## What is being asked
Apart from the pictures, every entry below must be given again exactly.

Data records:
=-=-=

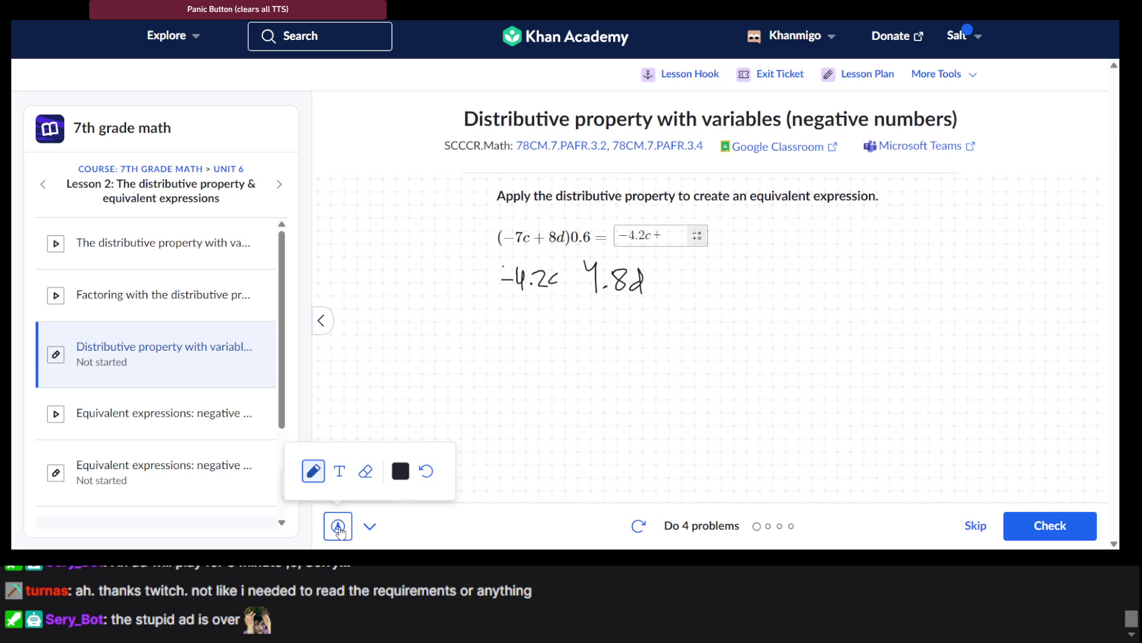
{"action": "left_click", "coordinate": [338, 526]}
{"action": "left_click", "coordinate": [658, 241]}
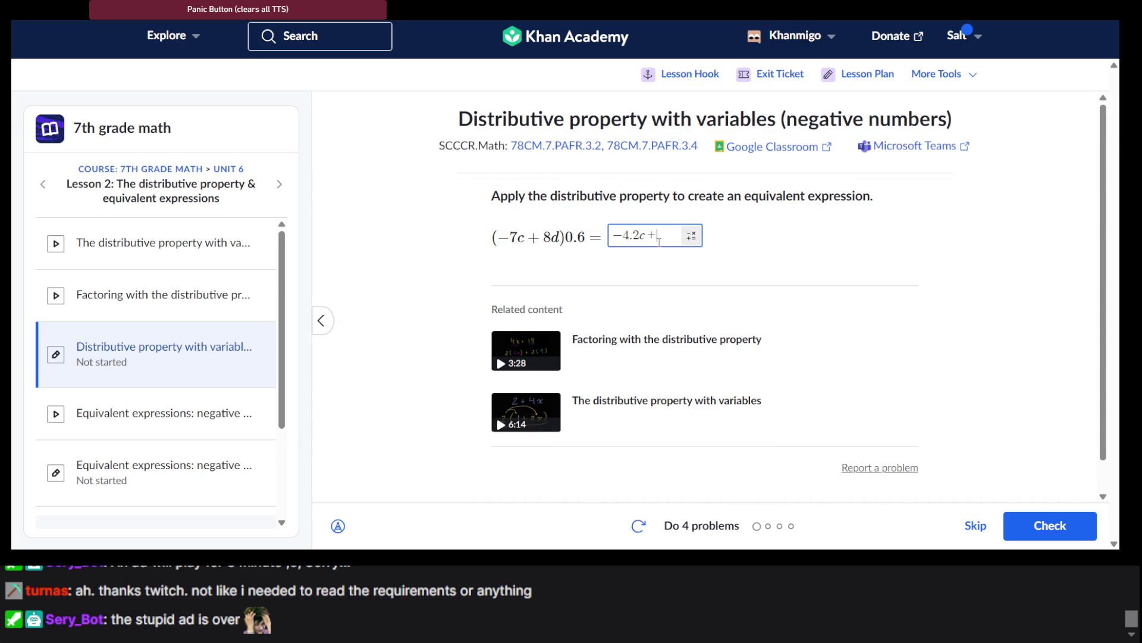
{"action": "type", "text": "4.8d"}
{"action": "key", "text": "Return"}
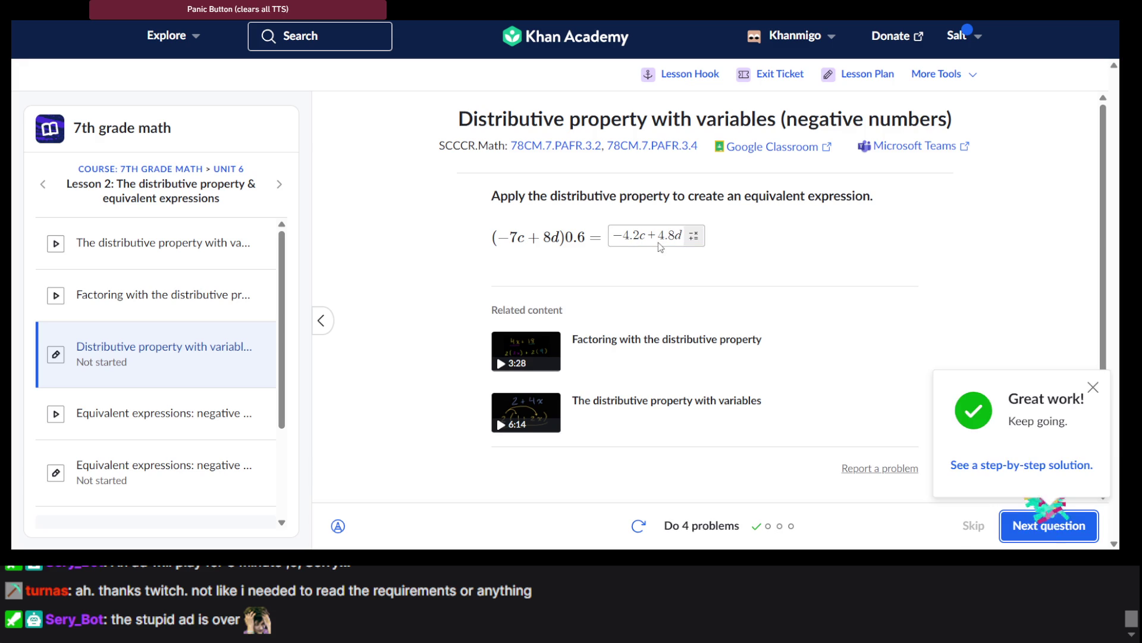
{"action": "key", "text": "Return"}
{"action": "key", "text": "ctrl+plus"}
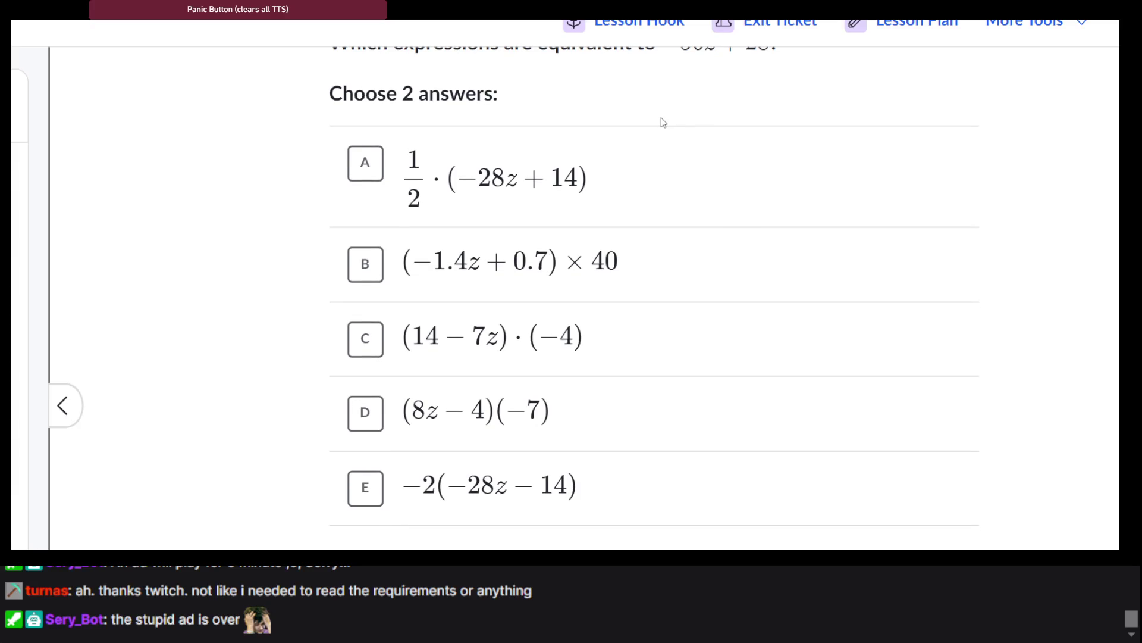
Mark (8z − 4)(−7) as equivalent to −56z + 28.
{"action": "scroll", "coordinate": [643, 123], "scroll_direction": "down", "scroll_amount": 1}
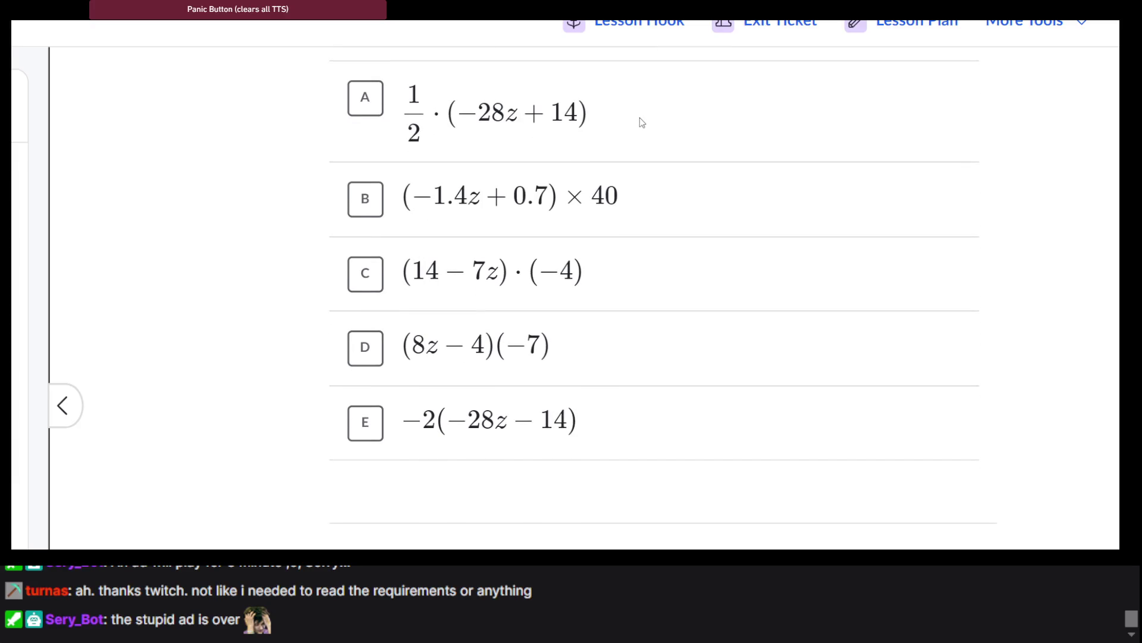
{"action": "scroll", "coordinate": [642, 124], "scroll_direction": "down", "scroll_amount": 1}
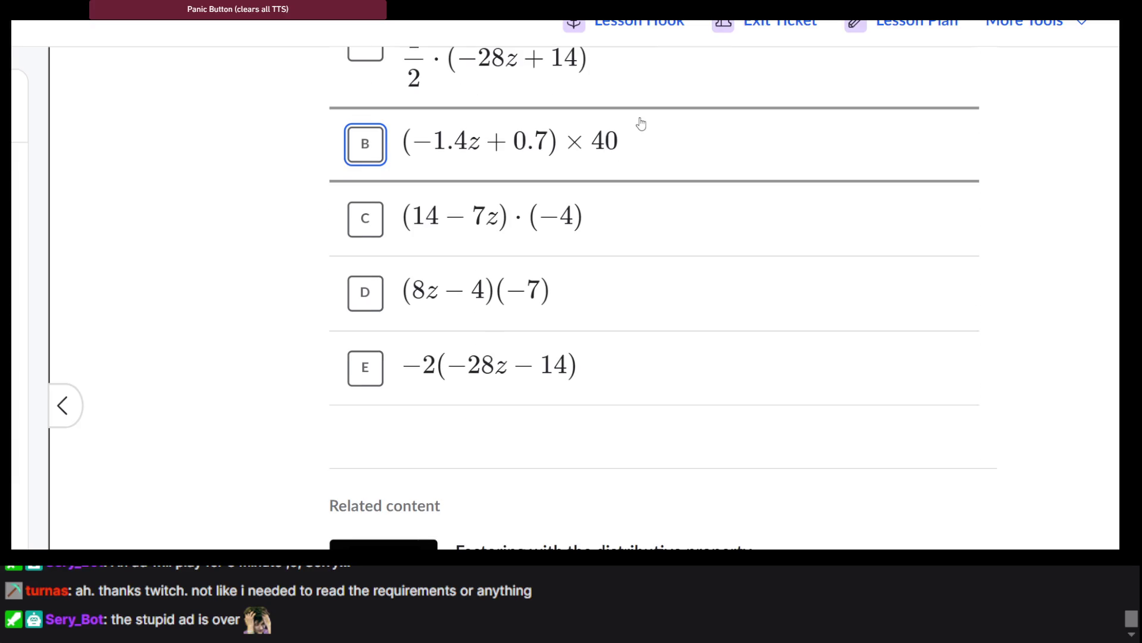
{"action": "scroll", "coordinate": [641, 123], "scroll_direction": "up", "scroll_amount": 3}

=-=-=

## Answer section
{"action": "left_click", "coordinate": [338, 526]}
{"action": "left_click", "coordinate": [658, 241]}
{"action": "type", "text": "4.8d"}
{"action": "key", "text": "Return"}
{"action": "key", "text": "Return"}
{"action": "key", "text": "ctrl+plus"}
Mark (8z − 4)(−7) as equivalent to −56z + 28.
{"action": "scroll", "coordinate": [643, 123], "scroll_direction": "down", "scroll_amount": 1}
{"action": "scroll", "coordinate": [642, 124], "scroll_direction": "down", "scroll_amount": 1}
{"action": "scroll", "coordinate": [641, 123], "scroll_direction": "up", "scroll_amount": 3}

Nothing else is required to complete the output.